_Data for analysis_.
**********

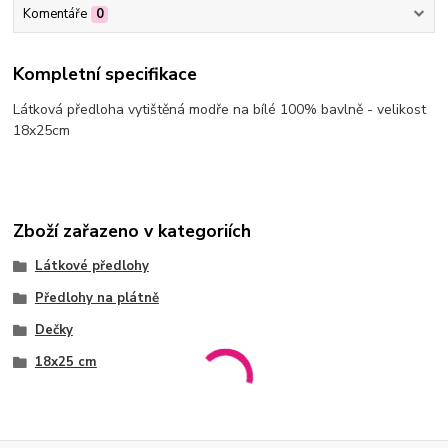
Komentáře
0
Kompletní specifikace
Látková předloha vytištěná modře na bílé 100% bavlně - velikost
18x25cm
Zboží zařazeno v kategoriích
Látkové předlohy
Předlohy na plátně
Dečky
18x25 cm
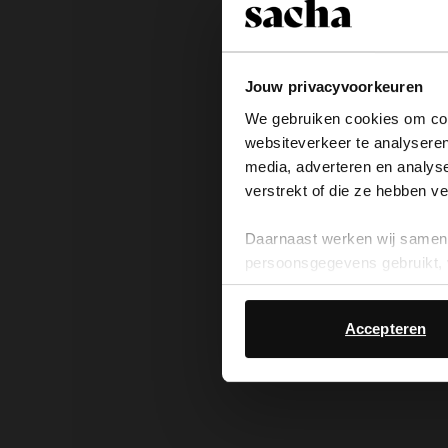
Jouw privacyvoorkeuren
We gebruiken cookies om cont
websiteverkeer te analyseren
media, adverteren en analys
verstrekt of die ze hebben v
Daarnaast werken wij samen 
persoonsgegevens gebruikt, 
Accepteren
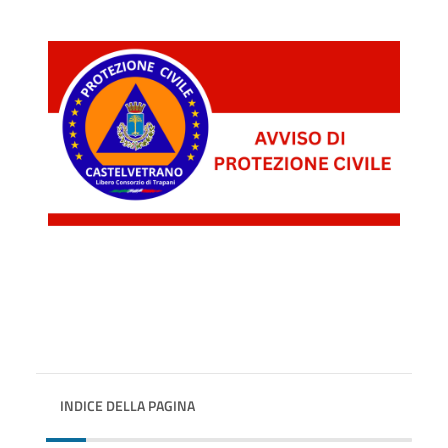
INDICE DELLA PAGINA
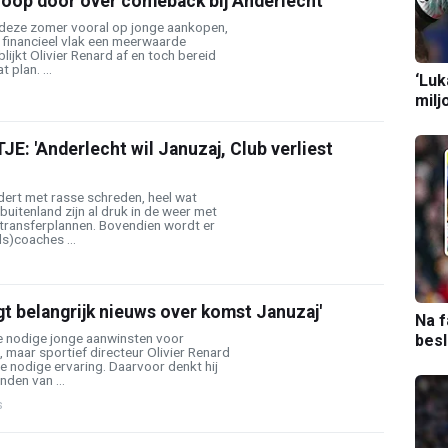
noop door over comeback bij Anderlecht'
deze zomer vooral op jonge aankopen,
 financieel vlak een meerwaarde
lijkt Olivier Renard af en toch bereid
 plan. ...
‘Luk
milj
: 'Anderlecht wil Januzaj, Club verliest
rt met rasse schreden, heel wat
buitenland zijn al druk in de weer met
 transferplannen. Bovendien wordt er
s)coaches ...
jgt belangrijk nieuws over komst Januzaj'
Na f
de nodige jonge aanwinsten voor
bes
 maar sportief directeur Olivier Renard
e nodige ervaring. Daarvoor denkt hij
den van ...
s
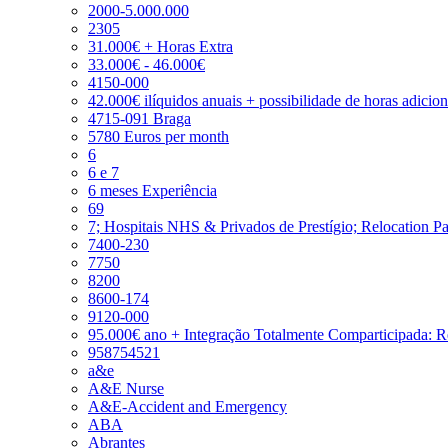
2000-5.000.000
2305
31.000€ + Horas Extra
33.000€ - 46.000€
4150-000
42.000€ ilíquidos anuais + possibilidade de horas adicio
4715-091 Braga
5780 Euros per month
6
6 e 7
6 meses Experiência
69
7; Hospitais NHS & Privados de Prestígio; Relocation P
7400-230
7750
8200
8600-174
9120-000
95.000€ ano + Integração Totalmente Comparticipada: 
958754521
a&e
A&E Nurse
A&E-Accident and Emergency
ABA
Abrantes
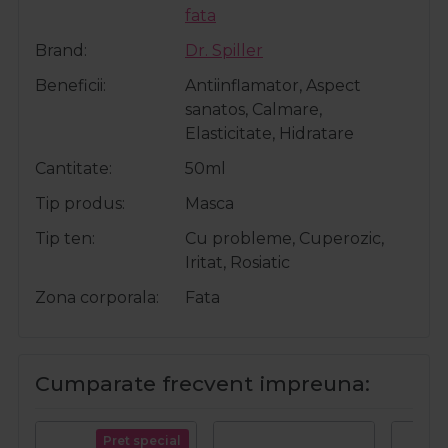
fata
Brand
Dr. Spiller
Beneficii
Antiinflamator, Aspect
sanatos, Calmare,
Elasticitate, Hidratare
Cantitate
50ml
Tip produs
Masca
Tip ten
Cu probleme, Cuperozic,
Iritat, Rosiatic
Zona corporala
Fata
Cumparate frecvent impreuna:
Pret special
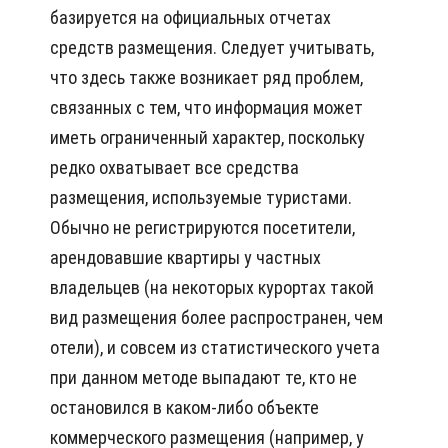
базируется на официальных отчетах
средств размещения. Следует учитывать,
что здесь также возникает ряд проблем,
связанных с тем, что информация может
иметь ограниченный характер, поскольку
редко охватывает все средства
размещения, используемые туристами.
Обычно не регистрируются посетители,
арендовавшие квартиры у частных
владельцев (на некоторых курортах такой
вид размещения более распространен, чем
отели), и совсем из статистического учета
при данном методе выпадают те, кто не
остановился в каком-либо объекте
коммерческого размещения (например, у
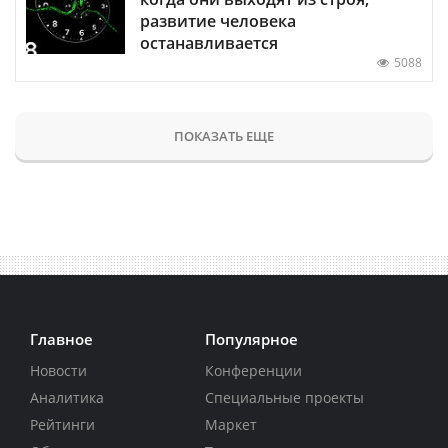
развитие человека
останавливается
5088
ПОКАЗАТЬ ЕЩЕ
Главное
Популярное
Новости
Конференции
Аналитика
Специальные проекты
Рейтинги
Маркет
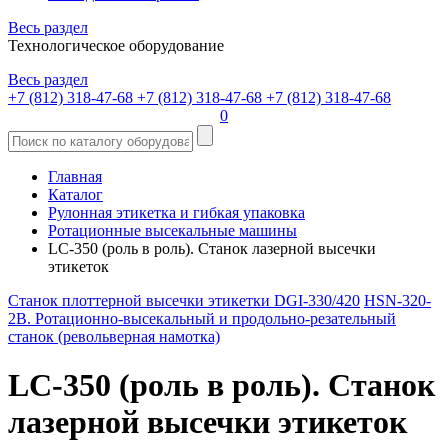
Весь раздел
Технологическое оборудование
Весь раздел
+7 (812) 318-47-68
+7 (812) 318-47-68
+7 (812) 318-47-68
0
Главная
Каталог
Рулонная этикетка и гибкая упаковка
Ротационные высекальные машины
LC-350 (роль в роль). Станок лазерной высечки
этикеток
Станок плоттерной высечки этикетки DGI-330/420
HSN-320-
2B. Ротационно-высекальный и продольно-резательный
станок (револьверная намотка)
LC-350 (роль в роль). Станок
лазерной высечки этикеток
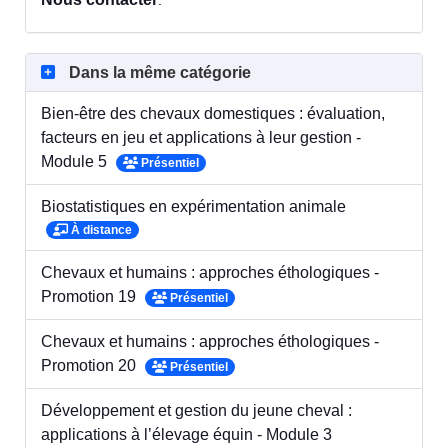
.
Dans la même catégorie
Bien-être des chevaux domestiques : évaluation,
facteurs en jeu et applications à leur gestion -
Module 5
Présentiel
Biostatistiques en expérimentation animale
À distance
Chevaux et humains : approches éthologiques -
Promotion 19
Présentiel
Chevaux et humains : approches éthologiques -
Promotion 20
Présentiel
Développement et gestion du jeune cheval :
applications à l’élevage équin - Module 3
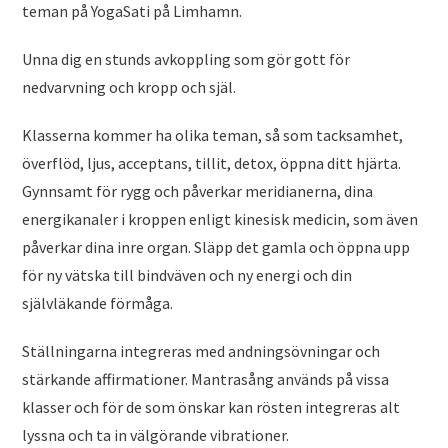
teman på YogaSati på Limhamn.
Unna dig en stunds avkoppling som gör gott för
nedvarvning och kropp och själ.
Klasserna kommer ha olika teman, så som tacksamhet,
överflöd, ljus, acceptans, tillit, detox, öppna ditt hjärta.
Gynnsamt för rygg och påverkar meridianerna, dina
energikanaler i kroppen enligt kinesisk medicin, som även
påverkar dina inre organ. Släpp det gamla och öppna upp
för ny vätska till bindväven och ny energi och din
självläkande förmåga.
Ställningarna integreras med andningsövningar och
stärkande affirmationer. Mantrasång används på vissa
klasser och för de som önskar kan rösten integreras alt
lyssna och ta in välgörande vibrationer.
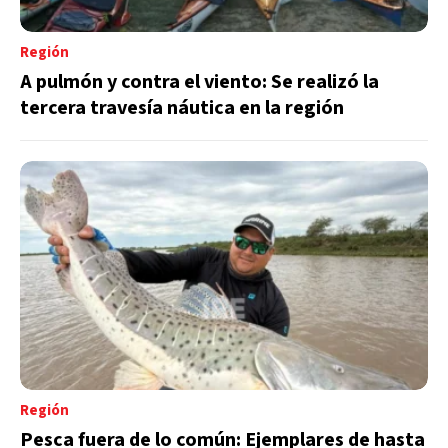
Región
A pulmón y contra el viento: Se realizó la
tercera travesía náutica en la región
Región
Pesca fuera de lo común: Ejemplares de hasta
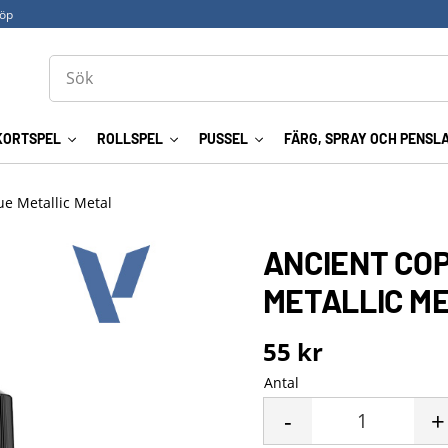
köp
KORTSPEL
ROLLSPEL
PUSSEL
FÄRG, SPRAY OCH PENSL
ue Metallic Metal
ANCIENT COP
METALLIC M
55
kr
Antal
-
+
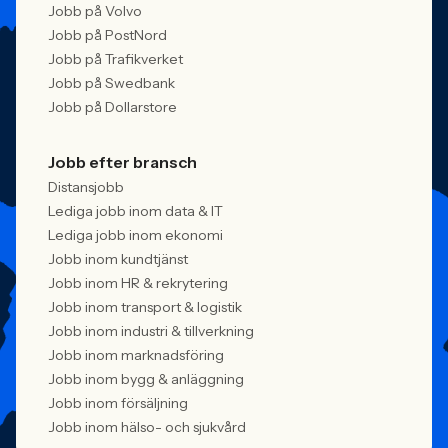
Jobb på Volvo
Jobb på PostNord
Jobb på Trafikverket
Jobb på Swedbank
Jobb på Dollarstore
Jobb efter bransch
Distansjobb
Lediga jobb inom data & IT
Lediga jobb inom ekonomi
Jobb inom kundtjänst
Jobb inom HR & rekrytering
Jobb inom transport & logistik
Jobb inom industri & tillverkning
Jobb inom marknadsföring
Jobb inom bygg & anläggning
Jobb inom försäljning
Jobb inom hälso- och sjukvård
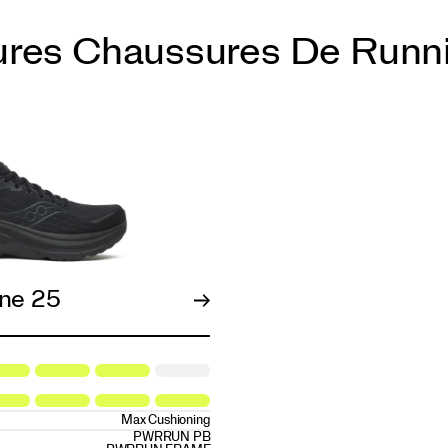
ures Chaussures De Runn
ne 25
Max Cushioning
PWRRUN PB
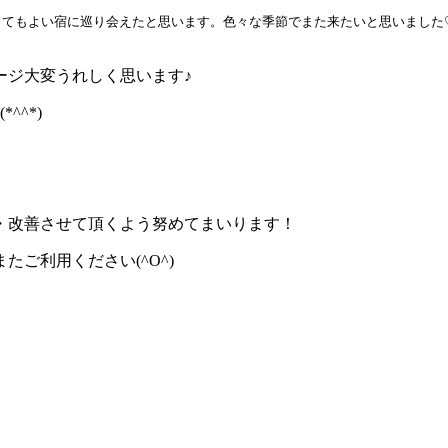
てもよい宿に巡り会えたと思います。色々な季節でまた来たいと思いました
ージ大変うれしく思います♪
^*)
・改善させて頂くよう努めてまいります！
ご利用ください(^O^)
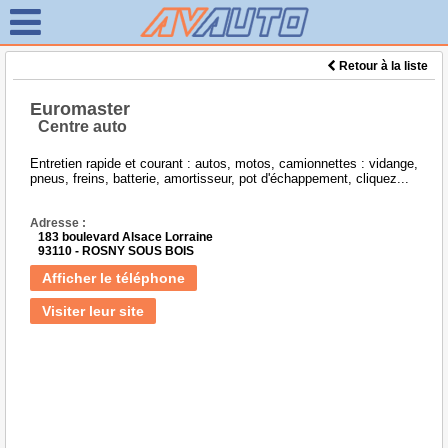
Retour à la liste
Euromaster
Centre auto
Entretien rapide et courant : autos, motos, camionnettes : vidange,
pneus, freins, batterie, amortisseur, pot d'échappement, cliquez...
Adresse :
183 boulevard Alsace Lorraine
93110 - ROSNY SOUS BOIS
Afficher le téléphone
Visiter leur site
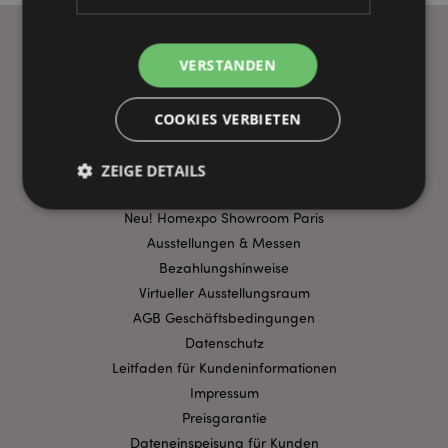
VERSTANDEN
WICHTIGE INFORMATION
COOKIES VERBIETEN
FAQ
Lieferbedingungen
Sonderangebote
ZEIGE DETAILS
Puckator DE EDC Nachrichten & Informationen
Neu! Homexpo Showroom Paris
Ausstellungen & Messen
Unbedingt notwendige
Leistungs
Bezahlungshinweise
Ausrichten
Funktions
Virtueller Ausstellungsraum
Streng-notwendige-Cookies ermöglichen
AGB Geschäftsbedingungen
Kernfunktionen der Website wie die
Datenschutz
Benutzeranmeldung und die Kontoverwaltung.
Ohne unbedingt notwendige cookies kann die
Leitfaden für Kundeninformationen
Website nicht richtig genutzt werden.
Impressum
Provider
/
Name
Preisgarantie
Abl
Domain
Dateneinspeisung für Kunden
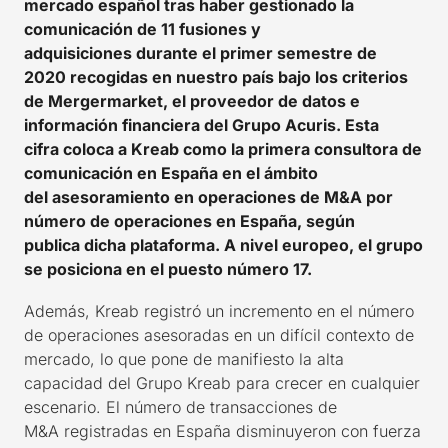
mercado español tras haber gestionado la
comunicación de 11 fusiones y
adquisiciones durante el primer semestre de
2020 recogidas en nuestro país bajo los criterios
de Mergermarket, el proveedor de datos e
información financiera del Grupo Acuris. Esta
cifra coloca a Kreab como la primera consultora de
comunicación en España en el ámbito
del asesoramiento en operaciones de M&A por
número de operaciones en España, según
publica dicha plataforma. A nivel europeo, el grupo
se posiciona en el puesto número 17.
Además, Kreab registró un incremento en el número
de operaciones asesoradas
en un
difícil
contexto de
mercado
, lo que pone de manifiesto la alta
capacidad del
G
rupo
Kreab
para crecer en cualquier
escenario.
El
número de
transacciones
de
M&A
registradas en España
disminuyeron
con fuerza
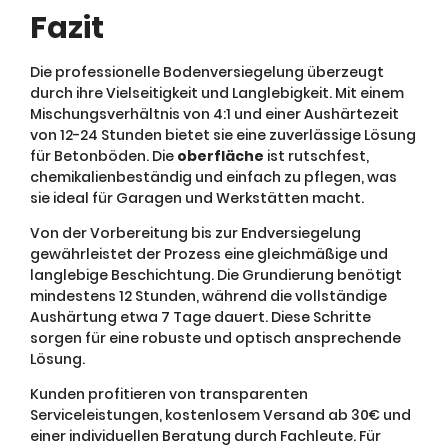
Fazit
Die professionelle Bodenversiegelung überzeugt
durch ihre Vielseitigkeit und Langlebigkeit. Mit einem
Mischungsverhältnis von 4:1 und einer Aushärtezeit
von 12-24 Stunden bietet sie eine zuverlässige Lösung
für Betonböden. Die
oberfläche
ist rutschfest,
chemikalienbeständig und einfach zu pflegen, was
sie ideal für Garagen und Werkstätten macht.
Von der Vorbereitung bis zur Endversiegelung
gewährleistet der Prozess eine gleichmäßige und
langlebige Beschichtung. Die Grundierung benötigt
mindestens 12 Stunden, während die vollständige
Aushärtung etwa 7 Tage dauert. Diese Schritte
sorgen für eine robuste und optisch ansprechende
Lösung.
Kunden profitieren von transparenten
Serviceleistungen, kostenlosem Versand ab 30€ und
einer individuellen Beratung durch Fachleute. Für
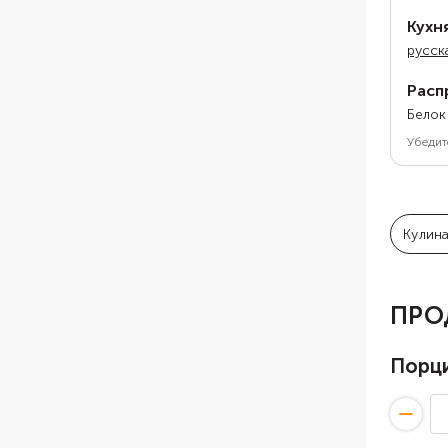
Кухн
русск
Расп
Белок
Убедит
Кулин
ПРО
Порц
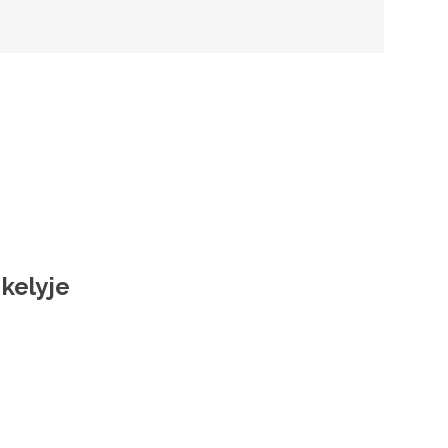
 kelyje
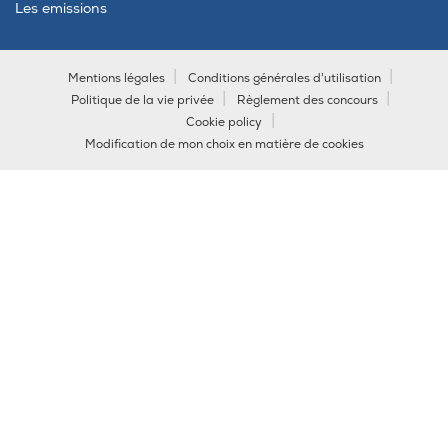
Les emissions
Mentions légales
Conditions générales d'utilisation
Politique de la vie privée
Règlement des concours
Cookie policy
Modification de mon choix en matière de cookies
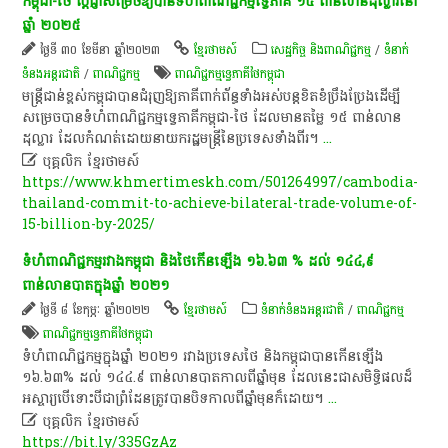
កម្ពុជា-ថៃ ប្តេជ្ញាសម្រេចឱ្យបានទំហំពាណិជ្ជកម្មទ្វេភាគី ១៥ ពាន់លានដុល្លារនៅ
ឆ្នាំ ២០២៥
ថ្ងៃទី ៣០ ខែមីនា ឆ្នាំ២០២៣
ខ្មែរថាមស៍
សេដ្ឋកិច្ច និងពាណិជ្ជកម្ម
/
ទំនាក់
ទំនងអន្តរជាតិ
/
ពាណិជ្ជកម្ម
ពាណិជ្ជកម្ម​ទ្វេ​ភាគី​ថៃកម្ពុជា
មន្ត្រីជាន់ខ្ពស់កម្ពុជាបានជំរុញឱ្យភាគីពាក់ព័ន្ធទាំងអស់បន្តខិតខំប្រឹងប្រែងដើម្បី
សម្រេចបានទំហំពាណិជ្ជកម្មទ្វេភាគីកម្ពុជា-ថៃ ដែលមានតម្លៃ ១៥ ពាន់លាន
ដុល្លារ ដែលកំណត់ដោយនាយករដ្ឋមន្ត្រីនៃប្រទេសទាំងពីរ។
...

បុគ្គលិក​ ខ្មែរ​ថា​ម​ស៍​
https://www.khmertimeskh.com/501264997/cambodia-
thailand-commit-to-achieve-bilateral-trade-volume-of-
15-billion-by-2025/
ទំហំពាណិជ្ជកម្មរវាងកម្ពុជា និងថៃកើនឡើង ១៦.៦៣ % ដល់ ១៤៤,៩
ពាន់លានបាតក្នុងឆ្នាំ ២០២១
ថ្ងៃទី ៨ ខែកុម្ភៈ ឆ្នាំ២០២២
ខ្មែរថាមស៍
ទំនាក់ទំនងអន្តរជាតិ
/
ពាណិជ្ជកម្ម
ពាណិជ្ជកម្ម​ទ្វេ​ភាគី​ថៃកម្ពុជា
ទំហំពាណិជ្ជកម្មក្នុងឆ្នាំ ២០២១ រវាងប្រទេសថៃ និងកម្ពុជាបានកើនឡើង
១៦.៦៣% ដល់ ១៤៤.៩ ពាន់លានបាតកាលពីឆ្នាំមុន ដែលនេះជាសមិទ្ធិផលដ៏
អស្ចារ្យបើទោះបីជាព្រំដែនត្រូវបានបិទកាលពីឆ្នាំមុនក៏ដោយ។
...

បុគ្គលិក​ ខ្មែរ​ថា​ម​ស៍​
https://bit.ly/335GzAz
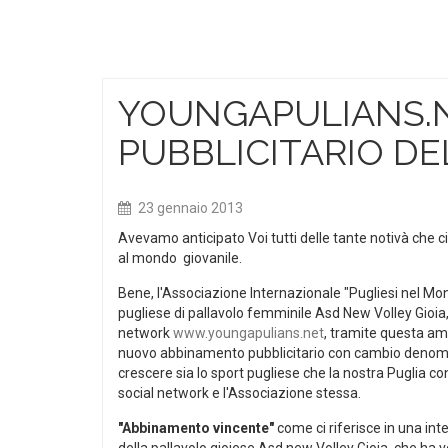
YOUNGAPULIANS.
PUBBLICITARIO DE
23 gennaio 2013
Avevamo anticipato Voi tutti delle tante notivà che ci 
al mondo giovanile.
Bene, l'Associazione Internazionale "Pugliesi nel Mondo
pugliese di pallavolo femminile Asd New Volley Gioia
network
www.youngapulians.net
, tramite questa amb
nuovo abbinamento pubblicitario con cambio denom
crescere sia lo sport pugliese che la nostra Puglia con
social network e l'Associazione stessa.
"Abbinamento vincente"
come ci riferisce in una int
della pallavolo gioiese Asd new Volley Gioia. che ha v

**********

_Task details_.
Extract every line containing the string "inom" from the data above.

_Output below_.
Lediga jobb inom data & IT
Lediga jobb inom ekonomi
Jobb inom kundtjänst
Jobb inom HR & rekrytering
Jobb inom transport & logistik
Jobb inom industri & tillverkning
Jobb inom marknadsföring
Jobb inom bygg & anläggning
Jobb inom försäljning
Jobb inom hälso- och sjukvård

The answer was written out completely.